Conservation Strategy Fund Leads Landmark Study on the Risks and Returns of Planned Road Projects in the Amazon
For Immediate Release:
Contact: Caity Pinkard
New study finds that half of Amazon road projects lack economic justification
With the generous support of the Gordon and Betty Moore Foundation, Conservation Strategy Fund (CSF) and its partners — Amazon Environmental Research Institute (Instituto de Pesquisa Ambiental da Amazônia, IPAM) and the Foundation for Conservation and Sustainable Development (Fundación para la Conservación y el Desarrollo Sostenible, FCDS) — recently completed a study analyzing the economic, environmental and social impact of 75 planned road projects in the Amazon.

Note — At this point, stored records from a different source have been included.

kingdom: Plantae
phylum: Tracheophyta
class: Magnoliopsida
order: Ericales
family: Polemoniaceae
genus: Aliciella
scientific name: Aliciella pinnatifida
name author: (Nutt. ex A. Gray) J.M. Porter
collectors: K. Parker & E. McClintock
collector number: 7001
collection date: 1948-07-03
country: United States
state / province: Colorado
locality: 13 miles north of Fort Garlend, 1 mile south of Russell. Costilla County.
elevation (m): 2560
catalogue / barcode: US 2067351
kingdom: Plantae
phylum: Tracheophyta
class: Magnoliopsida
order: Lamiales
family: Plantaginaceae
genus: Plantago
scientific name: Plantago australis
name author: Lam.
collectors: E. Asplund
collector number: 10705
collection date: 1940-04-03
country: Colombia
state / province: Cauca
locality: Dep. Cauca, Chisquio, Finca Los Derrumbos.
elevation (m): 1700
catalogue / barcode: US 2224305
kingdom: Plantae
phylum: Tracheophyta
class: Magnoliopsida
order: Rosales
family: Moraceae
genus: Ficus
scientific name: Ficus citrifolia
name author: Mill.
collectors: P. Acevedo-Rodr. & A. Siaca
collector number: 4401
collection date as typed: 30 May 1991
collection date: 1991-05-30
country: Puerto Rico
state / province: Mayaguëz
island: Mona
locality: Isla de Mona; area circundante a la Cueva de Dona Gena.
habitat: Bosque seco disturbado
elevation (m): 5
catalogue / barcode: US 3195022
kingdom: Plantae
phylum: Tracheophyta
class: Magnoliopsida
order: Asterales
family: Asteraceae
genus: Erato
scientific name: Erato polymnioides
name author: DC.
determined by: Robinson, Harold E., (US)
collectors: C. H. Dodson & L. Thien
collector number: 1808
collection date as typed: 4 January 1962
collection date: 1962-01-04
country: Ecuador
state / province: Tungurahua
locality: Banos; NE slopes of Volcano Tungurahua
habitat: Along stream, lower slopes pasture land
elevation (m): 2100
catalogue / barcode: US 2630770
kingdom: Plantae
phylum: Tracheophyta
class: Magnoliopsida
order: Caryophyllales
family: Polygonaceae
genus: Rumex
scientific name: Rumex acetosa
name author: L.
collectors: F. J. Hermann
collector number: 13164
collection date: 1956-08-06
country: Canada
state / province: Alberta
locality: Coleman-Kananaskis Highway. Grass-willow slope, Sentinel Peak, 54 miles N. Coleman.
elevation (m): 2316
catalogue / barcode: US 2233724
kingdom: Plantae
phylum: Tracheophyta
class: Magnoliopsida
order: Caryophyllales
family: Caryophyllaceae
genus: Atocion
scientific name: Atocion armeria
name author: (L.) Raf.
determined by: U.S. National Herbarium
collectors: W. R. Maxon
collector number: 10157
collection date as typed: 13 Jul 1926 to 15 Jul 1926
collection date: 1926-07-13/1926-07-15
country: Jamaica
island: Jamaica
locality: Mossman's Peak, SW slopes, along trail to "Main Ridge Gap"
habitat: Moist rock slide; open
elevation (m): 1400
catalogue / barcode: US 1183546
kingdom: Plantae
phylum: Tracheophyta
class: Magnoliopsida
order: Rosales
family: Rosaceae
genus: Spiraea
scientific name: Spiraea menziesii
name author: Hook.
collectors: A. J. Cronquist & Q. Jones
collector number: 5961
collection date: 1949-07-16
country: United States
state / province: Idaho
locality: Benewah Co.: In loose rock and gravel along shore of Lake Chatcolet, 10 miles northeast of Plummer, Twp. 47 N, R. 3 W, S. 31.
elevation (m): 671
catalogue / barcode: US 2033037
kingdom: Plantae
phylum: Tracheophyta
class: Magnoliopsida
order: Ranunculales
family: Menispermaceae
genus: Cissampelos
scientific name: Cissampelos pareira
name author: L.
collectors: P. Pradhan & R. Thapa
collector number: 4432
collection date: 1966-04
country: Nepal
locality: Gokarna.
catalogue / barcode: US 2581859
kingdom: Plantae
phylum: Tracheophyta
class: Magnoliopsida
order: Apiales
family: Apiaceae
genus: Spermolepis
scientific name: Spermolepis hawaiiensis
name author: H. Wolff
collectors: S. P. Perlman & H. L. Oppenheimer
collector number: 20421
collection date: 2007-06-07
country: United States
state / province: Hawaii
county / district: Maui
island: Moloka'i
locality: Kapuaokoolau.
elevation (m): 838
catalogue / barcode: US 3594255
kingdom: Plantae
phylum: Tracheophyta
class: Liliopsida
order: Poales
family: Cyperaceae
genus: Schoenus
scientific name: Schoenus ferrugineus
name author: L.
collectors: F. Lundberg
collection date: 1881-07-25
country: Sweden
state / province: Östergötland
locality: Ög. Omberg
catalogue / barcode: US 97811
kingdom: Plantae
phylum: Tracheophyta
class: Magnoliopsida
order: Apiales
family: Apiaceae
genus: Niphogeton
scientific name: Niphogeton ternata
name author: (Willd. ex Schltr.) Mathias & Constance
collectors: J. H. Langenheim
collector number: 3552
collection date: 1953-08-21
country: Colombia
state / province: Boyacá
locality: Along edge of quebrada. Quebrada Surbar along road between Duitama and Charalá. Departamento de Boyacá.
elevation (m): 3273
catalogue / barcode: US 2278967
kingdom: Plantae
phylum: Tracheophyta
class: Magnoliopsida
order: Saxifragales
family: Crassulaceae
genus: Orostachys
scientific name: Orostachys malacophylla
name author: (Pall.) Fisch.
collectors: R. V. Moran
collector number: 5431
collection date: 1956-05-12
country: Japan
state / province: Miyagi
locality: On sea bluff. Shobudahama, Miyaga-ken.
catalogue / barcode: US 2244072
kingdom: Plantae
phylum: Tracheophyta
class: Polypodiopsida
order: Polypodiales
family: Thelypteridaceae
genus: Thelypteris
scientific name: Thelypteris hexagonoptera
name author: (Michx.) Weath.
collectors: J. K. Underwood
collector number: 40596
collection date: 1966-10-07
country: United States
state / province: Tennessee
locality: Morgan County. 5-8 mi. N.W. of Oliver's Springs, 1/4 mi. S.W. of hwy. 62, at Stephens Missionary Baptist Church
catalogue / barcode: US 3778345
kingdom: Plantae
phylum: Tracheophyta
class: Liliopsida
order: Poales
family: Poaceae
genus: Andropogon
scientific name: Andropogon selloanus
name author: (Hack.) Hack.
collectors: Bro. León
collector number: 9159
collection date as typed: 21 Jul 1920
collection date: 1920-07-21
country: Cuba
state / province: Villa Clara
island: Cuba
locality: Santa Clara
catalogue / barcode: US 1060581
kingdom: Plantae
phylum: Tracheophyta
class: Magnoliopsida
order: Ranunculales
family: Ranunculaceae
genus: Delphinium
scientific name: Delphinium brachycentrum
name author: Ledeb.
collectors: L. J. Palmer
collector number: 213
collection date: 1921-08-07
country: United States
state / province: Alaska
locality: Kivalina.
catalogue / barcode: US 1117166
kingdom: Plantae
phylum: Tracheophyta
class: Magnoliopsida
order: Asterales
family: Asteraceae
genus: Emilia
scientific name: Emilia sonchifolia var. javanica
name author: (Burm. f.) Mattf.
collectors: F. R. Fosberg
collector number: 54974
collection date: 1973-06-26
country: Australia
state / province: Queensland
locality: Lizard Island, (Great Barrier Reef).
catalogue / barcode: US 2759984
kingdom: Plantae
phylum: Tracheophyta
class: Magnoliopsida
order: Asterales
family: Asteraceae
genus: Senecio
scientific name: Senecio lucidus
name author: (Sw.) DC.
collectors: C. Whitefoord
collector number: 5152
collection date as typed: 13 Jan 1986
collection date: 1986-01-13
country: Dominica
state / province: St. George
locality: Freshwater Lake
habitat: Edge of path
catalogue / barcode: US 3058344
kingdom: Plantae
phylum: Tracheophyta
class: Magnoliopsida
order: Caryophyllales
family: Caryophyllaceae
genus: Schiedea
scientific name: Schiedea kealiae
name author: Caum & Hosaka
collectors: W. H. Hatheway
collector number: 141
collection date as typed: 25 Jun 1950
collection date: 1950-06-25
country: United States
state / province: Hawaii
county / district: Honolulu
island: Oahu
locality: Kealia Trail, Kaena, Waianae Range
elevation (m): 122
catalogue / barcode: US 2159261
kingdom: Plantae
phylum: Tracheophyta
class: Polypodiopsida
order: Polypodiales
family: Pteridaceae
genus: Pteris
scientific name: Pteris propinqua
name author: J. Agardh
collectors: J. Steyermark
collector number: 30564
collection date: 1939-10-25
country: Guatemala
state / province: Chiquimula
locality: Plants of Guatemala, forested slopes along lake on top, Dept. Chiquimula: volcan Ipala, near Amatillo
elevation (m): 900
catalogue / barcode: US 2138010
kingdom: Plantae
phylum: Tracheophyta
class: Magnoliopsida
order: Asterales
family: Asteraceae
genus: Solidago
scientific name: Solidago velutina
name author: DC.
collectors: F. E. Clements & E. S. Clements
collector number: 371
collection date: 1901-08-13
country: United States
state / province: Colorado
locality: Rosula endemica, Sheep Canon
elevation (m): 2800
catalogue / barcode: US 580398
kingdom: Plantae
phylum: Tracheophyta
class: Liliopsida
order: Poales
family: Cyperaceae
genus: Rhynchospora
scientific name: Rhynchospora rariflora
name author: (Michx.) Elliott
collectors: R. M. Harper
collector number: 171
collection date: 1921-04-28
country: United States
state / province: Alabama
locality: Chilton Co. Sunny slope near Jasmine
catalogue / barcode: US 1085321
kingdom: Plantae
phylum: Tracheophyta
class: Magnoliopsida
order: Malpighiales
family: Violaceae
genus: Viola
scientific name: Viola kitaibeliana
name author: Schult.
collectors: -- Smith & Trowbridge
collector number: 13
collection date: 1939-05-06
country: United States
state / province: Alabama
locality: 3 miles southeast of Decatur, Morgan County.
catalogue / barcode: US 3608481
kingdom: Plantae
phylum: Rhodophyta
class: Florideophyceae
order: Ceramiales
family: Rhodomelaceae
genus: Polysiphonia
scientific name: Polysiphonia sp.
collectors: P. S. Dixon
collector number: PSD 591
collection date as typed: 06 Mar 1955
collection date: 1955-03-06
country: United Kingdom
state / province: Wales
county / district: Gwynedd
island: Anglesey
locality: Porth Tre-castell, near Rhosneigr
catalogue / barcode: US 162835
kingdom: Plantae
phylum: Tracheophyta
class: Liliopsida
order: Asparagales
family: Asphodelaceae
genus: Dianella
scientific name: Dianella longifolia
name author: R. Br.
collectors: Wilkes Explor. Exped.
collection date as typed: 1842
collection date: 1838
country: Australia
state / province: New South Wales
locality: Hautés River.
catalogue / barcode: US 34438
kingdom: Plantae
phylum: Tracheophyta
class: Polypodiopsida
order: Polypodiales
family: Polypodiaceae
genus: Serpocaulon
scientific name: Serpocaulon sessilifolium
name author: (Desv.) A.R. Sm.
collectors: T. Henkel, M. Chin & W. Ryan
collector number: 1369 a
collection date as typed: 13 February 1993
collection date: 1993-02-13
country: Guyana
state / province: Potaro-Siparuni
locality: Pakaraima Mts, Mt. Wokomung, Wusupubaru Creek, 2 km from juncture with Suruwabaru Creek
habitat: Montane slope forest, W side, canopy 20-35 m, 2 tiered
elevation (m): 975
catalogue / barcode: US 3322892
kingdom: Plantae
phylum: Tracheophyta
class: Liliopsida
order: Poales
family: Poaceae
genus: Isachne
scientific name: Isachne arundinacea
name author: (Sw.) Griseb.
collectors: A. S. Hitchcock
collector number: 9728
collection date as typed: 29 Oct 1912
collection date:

Published in the journal, Proceedings of the National Academy of Sciences of the United States of America (PNAS), the study found that roughly half, or 45%, of planned road projects would cost more to build and maintain than the benefits they would generate.
“Even when we don’t consider the socio-environmental impacts, almost half of the projects are economically unfeasible,” explains CSF Senior Economist Thaís Vilela, the lead author of the scientific article. “These projects should be excluded, or at least reevaluated by the governments.” Historically, governments and development banks have prioritized the expansion of Amazon road networks in order to reduce transportation costs and increase regional connectivity and development. Yet many proposed road projects do not have basic economic feasibility analyses, and even fewer account for the potential negative socio-environmental impacts.
Research focused on 75 highway projects covering over 12,000 kilometers across Bolivia, Brazil, Colombia, Ecuador and Peru. If completed, these roads would require a total investment of $27 billion USD and result in the deforestation of 2.4 million hectares over the next 20 years. Through their research, the study’s authors found that selecting a smaller subset of carefully chosen roads could deliver 77% of the economic benefits at 10% of the socio-environmental cost. In addition, by cancelling the road projects that had no economic justification, the country governments could prevent 1.1 million hectares of deforestation and avert $7.6 billion USD in wasted funding for development projects.
The results of the study demonstrate that it is possible to generate large economic returns at a lower environmental and social cost, meaning that well-designed projects can still reduce transportation costs and support regional development. As Vilela concludes, “Where projects have a positive economic return, it’s important that the governments, and the people, determine the acceptable level of environmental and social loss in exchange for economic gain.” Through continued engagement with decision-makers and stakeholders, the authors will use the study’s findings to better inform the decision-making process for new infrastructure and advocate for road planning that concurrently balances economic growth with the conservation of natural resources.